Trigonometry offers a variety of identities to uncover unknown angles and their relationships. The tangent of a sum of angles is particularly useful. This specific identity helps calculate the tangent of the sum of two angles when you know the tangents of the individual angles. The formula is: \[ \tan(A+B) = \frac{\tan A + \tan B}{1 - \tan A \cdot \tan B} \] It allows us to dissect complex calculations into simpler ones by breaking them down into known values. For any angles \(A\) and \(B\), all you need are their respective tangent values. Then plug those into the formula to find the desired tangent. This adds a layer of structured calculation, making it handy in solving a plethora of geometric problems. Understanding and mastering this formula can significantly ease the process of working through angle-related exercises.

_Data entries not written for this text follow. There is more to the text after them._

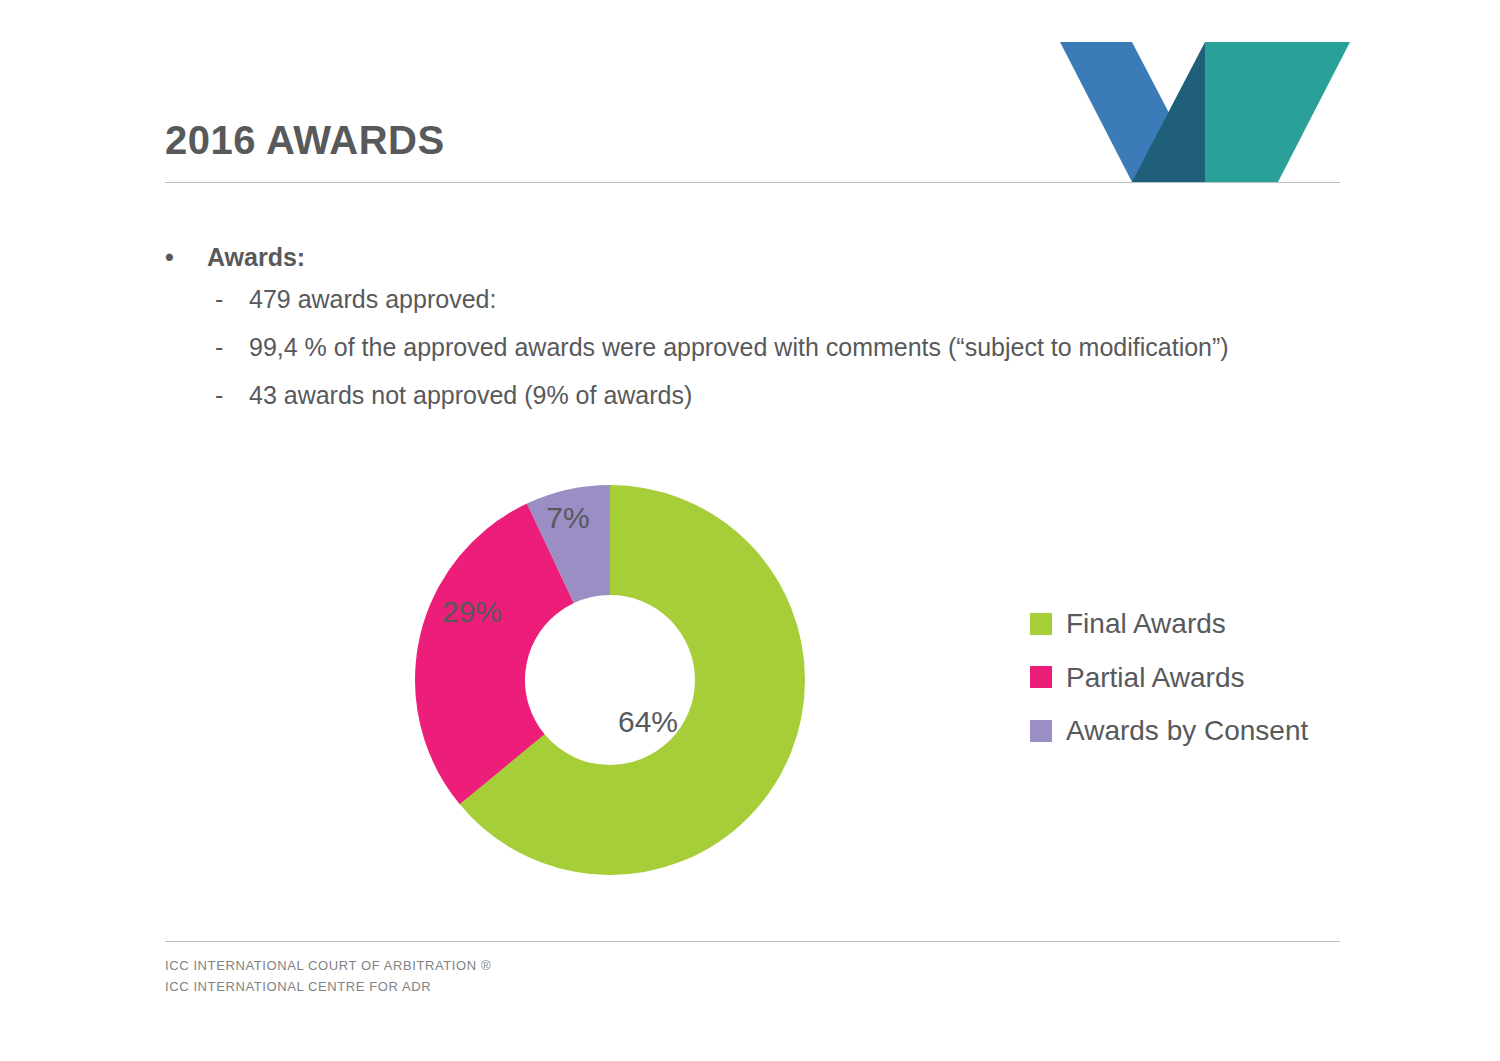2016 AWARDS
Awards:
479 awards approved:
99,4 % of the approved awards were approved with comments (“subject to modification”)
43 awards not approved (9% of awards)
Doughnut built from stroked circle segments. r = 140, circumference = 879.6 Final 64% = 563.0 ; Partial 29% = 255.1 ; Consent 7% = 61.6 64% 29% 7%
Final Awards
Partial Awards
Awards by Consent
ICC INTERNATIONAL COURT OF ARBITRATION ®
ICC INTERNATIONAL CENTRE FOR ADR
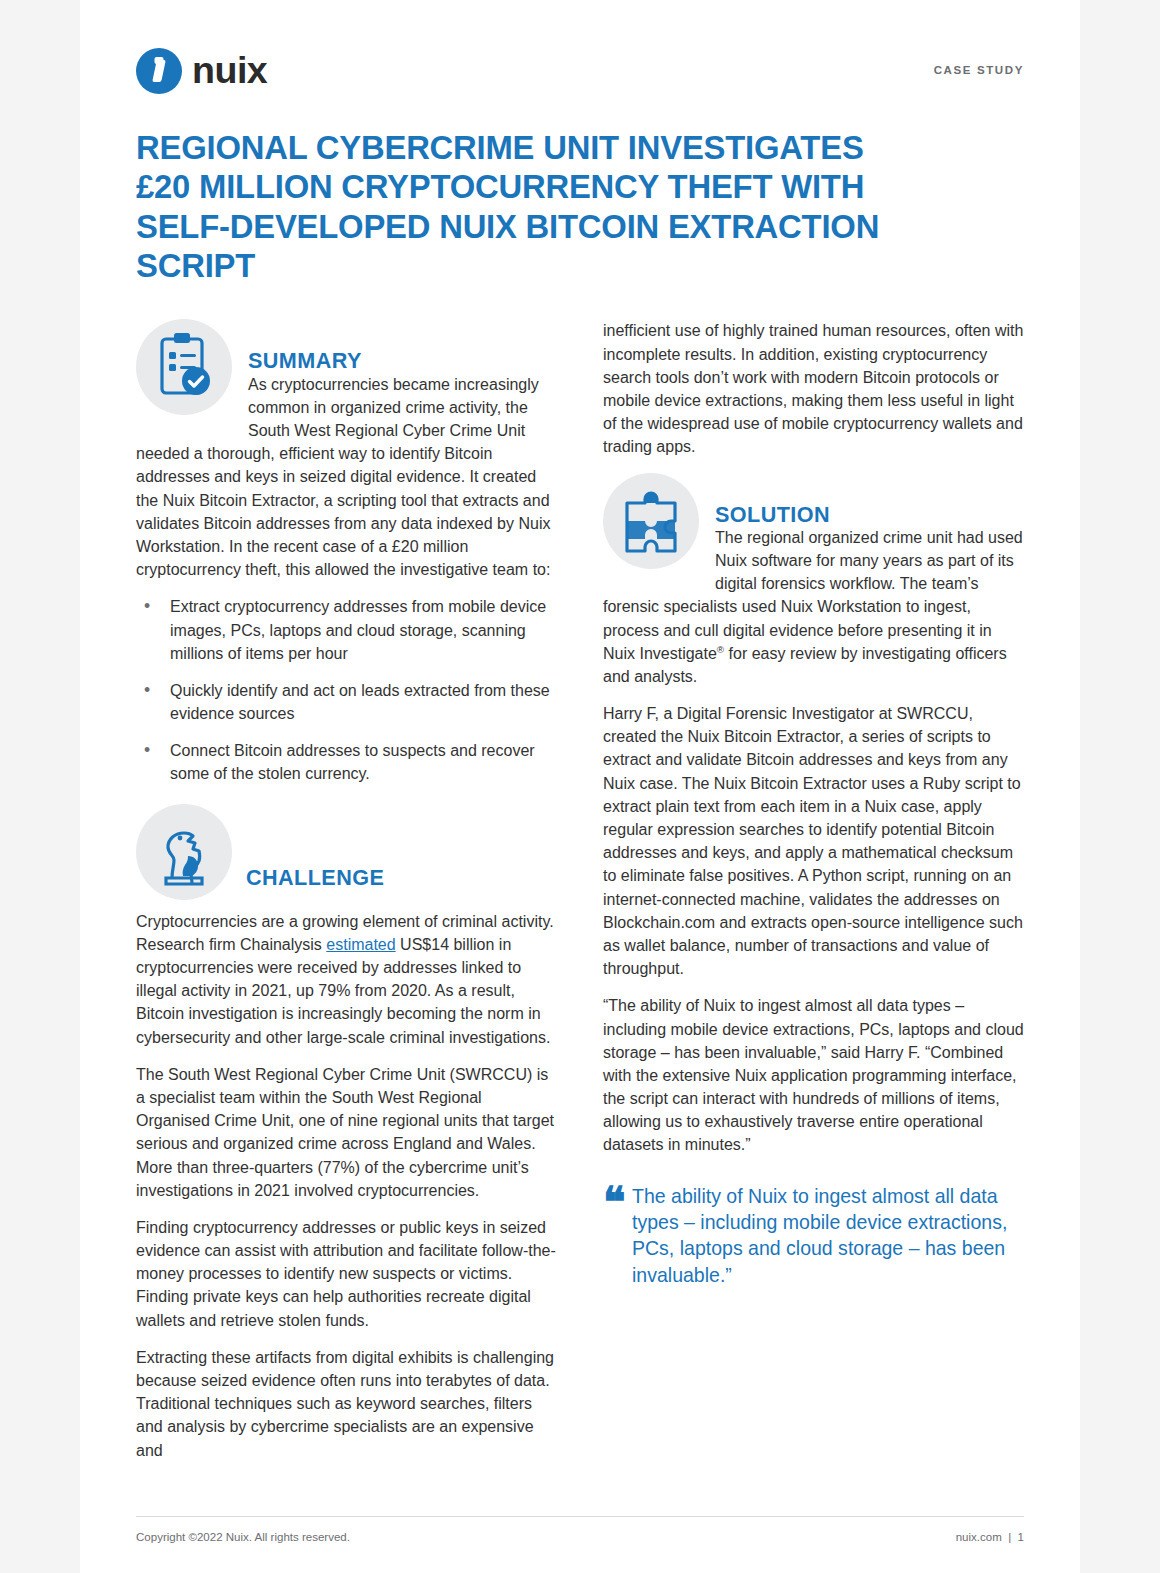nuix
Case Study
Regional Cybercrime Unit Investigates
£20 Million Cryptocurrency Theft with
Self-Developed Nuix Bitcoin Extraction Script
Summary
As cryptocurrencies became increasingly common in organized crime activity, the South West Regional Cyber Crime Unit needed a thorough, efficient way to identify Bitcoin addresses and keys in seized digital evidence. It created the Nuix Bitcoin Extractor, a scripting tool that extracts and validates Bitcoin addresses from any data indexed by Nuix Workstation. In the recent case of a £20 million cryptocurrency theft, this allowed the investigative team to:
Extract cryptocurrency addresses from mobile device images, PCs, laptops and cloud storage, scanning millions of items per hour
Quickly identify and act on leads extracted from these evidence sources
Connect Bitcoin addresses to suspects and recover some of the stolen currency.
Challenge
Cryptocurrencies are a growing element of criminal activity. Research firm Chainalysis estimated US$14 billion in cryptocurrencies were received by addresses linked to illegal activity in 2021, up 79% from 2020. As a result, Bitcoin investigation is increasingly becoming the norm in cybersecurity and other large-scale criminal investigations.
The South West Regional Cyber Crime Unit (SWRCCU) is a specialist team within the South West Regional Organised Crime Unit, one of nine regional units that target serious and organized crime across England and Wales. More than three-quarters (77%) of the cybercrime unit’s investigations in 2021 involved cryptocurrencies.
Finding cryptocurrency addresses or public keys in seized evidence can assist with attribution and facilitate follow-the-money processes to identify new suspects or victims. Finding private keys can help authorities recreate digital wallets and retrieve stolen funds.
Extracting these artifacts from digital exhibits is challenging because seized evidence often runs into terabytes of data. Traditional techniques such as keyword searches, filters and analysis by cybercrime specialists are an expensive and
inefficient use of highly trained human resources, often with incomplete results. In addition, existing cryptocurrency search tools don’t work with modern Bitcoin protocols or mobile device extractions, making them less useful in light of the widespread use of mobile cryptocurrency wallets and trading apps.
Solution
The regional organized crime unit had used Nuix software for many years as part of its digital forensics workflow. The team’s forensic specialists used Nuix Workstation to ingest, process and cull digital evidence before presenting it in Nuix Investigate® for easy review by investigating officers and analysts.
Harry F, a Digital Forensic Investigator at SWRCCU, created the Nuix Bitcoin Extractor, a series of scripts to extract and validate Bitcoin addresses and keys from any Nuix case. The Nuix Bitcoin Extractor uses a Ruby script to extract plain text from each item in a Nuix case, apply regular expression searches to identify potential Bitcoin addresses and keys, and apply a mathematical checksum to eliminate false positives. A Python script, running on an internet-connected machine, validates the addresses on Blockchain.com and extracts open-source intelligence such as wallet balance, number of transactions and value of throughput.
“The ability of Nuix to ingest almost all data types – including mobile device extractions, PCs, laptops and cloud storage – has been invaluable,” said Harry F. “Combined with the extensive Nuix application programming interface, the script can interact with hundreds of millions of items, allowing us to exhaustively traverse entire operational datasets in minutes.”
❝
The ability of Nuix to ingest almost all data types – including mobile device extractions, PCs, laptops and cloud storage – has been invaluable.”
Copyright ©2022 Nuix. All rights reserved.
nuix.com | 1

Trigonometric functions—sine, cosine, and tangent—are fundamental building blocks in trigonometry. Each function represents specific ratios of sides in a right-angled triangle. Here's an overview:

• Sine (\( \sin \)): The ratio of the length of the opposite side to the hypotenuse.
• Cosine (\( \cos \)): The ratio of the length of the adjacent side to the hypotenuse.
• Tangent (\( \tan \)): The ratio of the length of the opposite side to the adjacent side. \( \tan x = \frac{\sin x}{\cos x} \).

Familiarity with these ratios is crucial because they form the principles underpinning many trigonometric problems. For instance, in our problem, knowing \(\tan A\) and \(\tan B\) is essential to implementing the tangent sum formula. By breaking down complex angles into these functions, solving trigonometric equations becomes a manageable endeavor.

Algebraic manipulation plays a vital role in trigonometry, helping to simplify expressions and solve equations. In the context of the exercise, we use algebra to break down and solve the identity for \(\tan(A + B)\). It's about applying algebraic rules, such as:

• Simplifying fractions: Combine, subtract, or divide terms correctly to reach a simpler form.
• Distributive properties: Handle expressions involving multiplication over addition or subtraction effectively.
• Substitution: Place known values into formulas to compute unknowns successfully.

In our example, substituting \(\tan A = 3\) and \(\tan B = -\frac{1}{2}\) into the formula necessitated careful arithmetic on both the numerator and denominator. Simplifying these components step by step lead to the final, simplified term \(\tan(A+B) = 1\). This highlights the seamless blend of trigonometry and algebra required to tackle such problems proficiently.